The operation of this bridge is extremely simple and well known. The transistor senses the bridge imbalance through its input (base-emitter junction) and regulates its output "resistance" so as to zero the difference between the two voltages. As a result, the (output) voltage of the right divider follows the (input) voltage of the left divider.

The two voltages are (almost) equal but the currents are very different. So the divider's output (Thevenin) resistances are different... and we use the lower of them to drive the external load. This is the ingenious idea of ​​this famous circuit solution - a low resistance divider copies the output voltage of a high resistance divider.

For example, if R1 = R2 = 100 k and Re = 1 k, then the transistor will initially adjust its collector-emitter "resistance" Rce = 1 k... and the right divider output resistance will be only 0.5 k (versus 50 k of the left divider). Then, if some (input or output) quantity varies, the transistor will vary its Rce so that to keep relatively constant emitter (output) voltage; Re stays constant.

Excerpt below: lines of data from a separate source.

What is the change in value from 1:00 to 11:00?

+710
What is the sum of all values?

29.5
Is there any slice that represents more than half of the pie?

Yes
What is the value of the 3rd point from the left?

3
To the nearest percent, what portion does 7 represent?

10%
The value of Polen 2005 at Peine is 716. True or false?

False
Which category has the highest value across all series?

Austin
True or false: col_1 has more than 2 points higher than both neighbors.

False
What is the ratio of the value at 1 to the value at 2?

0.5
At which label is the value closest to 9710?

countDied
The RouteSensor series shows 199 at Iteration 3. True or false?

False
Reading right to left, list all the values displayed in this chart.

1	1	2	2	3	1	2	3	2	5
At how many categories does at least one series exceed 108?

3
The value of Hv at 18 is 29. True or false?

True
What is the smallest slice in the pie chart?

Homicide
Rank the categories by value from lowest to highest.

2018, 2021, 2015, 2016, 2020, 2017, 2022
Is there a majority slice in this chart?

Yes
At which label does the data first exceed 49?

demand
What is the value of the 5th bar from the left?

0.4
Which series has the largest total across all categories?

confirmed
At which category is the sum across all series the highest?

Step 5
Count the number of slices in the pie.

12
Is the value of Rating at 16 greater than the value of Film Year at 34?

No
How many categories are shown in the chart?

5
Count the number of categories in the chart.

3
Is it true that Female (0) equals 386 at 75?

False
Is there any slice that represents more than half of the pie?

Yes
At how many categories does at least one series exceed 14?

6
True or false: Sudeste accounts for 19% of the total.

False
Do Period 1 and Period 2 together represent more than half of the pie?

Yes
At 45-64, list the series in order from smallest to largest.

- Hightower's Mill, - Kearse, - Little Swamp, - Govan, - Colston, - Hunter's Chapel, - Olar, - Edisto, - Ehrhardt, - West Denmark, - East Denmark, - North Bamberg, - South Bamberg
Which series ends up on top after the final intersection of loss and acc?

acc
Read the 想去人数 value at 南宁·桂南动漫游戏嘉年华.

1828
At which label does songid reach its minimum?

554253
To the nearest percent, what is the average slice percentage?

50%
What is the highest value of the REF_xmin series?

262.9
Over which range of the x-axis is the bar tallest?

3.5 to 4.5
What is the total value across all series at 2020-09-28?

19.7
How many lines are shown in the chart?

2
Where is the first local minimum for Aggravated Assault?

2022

Thus the extremily low output resistance (regarding the signal changes) is due to the extremely low dynamic Rce. Indeed, it sounds strange since all we know that the dynamic output resistance of the transistor is very high... but here it is modified (decreased) by the voltage-type negative feedback.

Looking from the side of the external load, we see two cascaded voltage dividers in parallel... and the one with low resistance dominates. Actually, all their resistances are in parallel as the formula says. Note that the low Rce is represented by the term of (beta + 1) in the denominator.

---

I assume that you will not appreciate my story but will include it among the many other explanations on the web. But let me still give some clarification.

I first came across this circuit in the late 60's when, in technical school, they "explained" it to me with complex formulas... but I needed such an explanation. Later, at university, they explained it to me with even more complex formulas... and I was still looking for such an explanation.

Even later, as a teacher at the same university, I sought such explanations for my students... and I have been doing this until now. And tonight, reading the (extremely interesting) discussion here, it occurred to me to explain in this way, through the Wheatstone bridge, how the emitter follower reduces the source resistance many times over. That is how hard ideas mature... and how important it is to have such a creative atmosphere for their appearance...

Answer 4

I know this thread is old and dead but you did want a simple intuitive answer to your inquiry…and so here it is. Imagine applying a source signal directly at the emitter. Initially the source would just see the base impedance (plus emitter resistance re) in parallel with RE…but then all of a sudden…the transistor wants to yank on the source current (because of the current gain) – it wants to draw way more current from the source than it had originally bargained for (reflecting a drop in impedance as seen by the source). Or at least that's how I see it.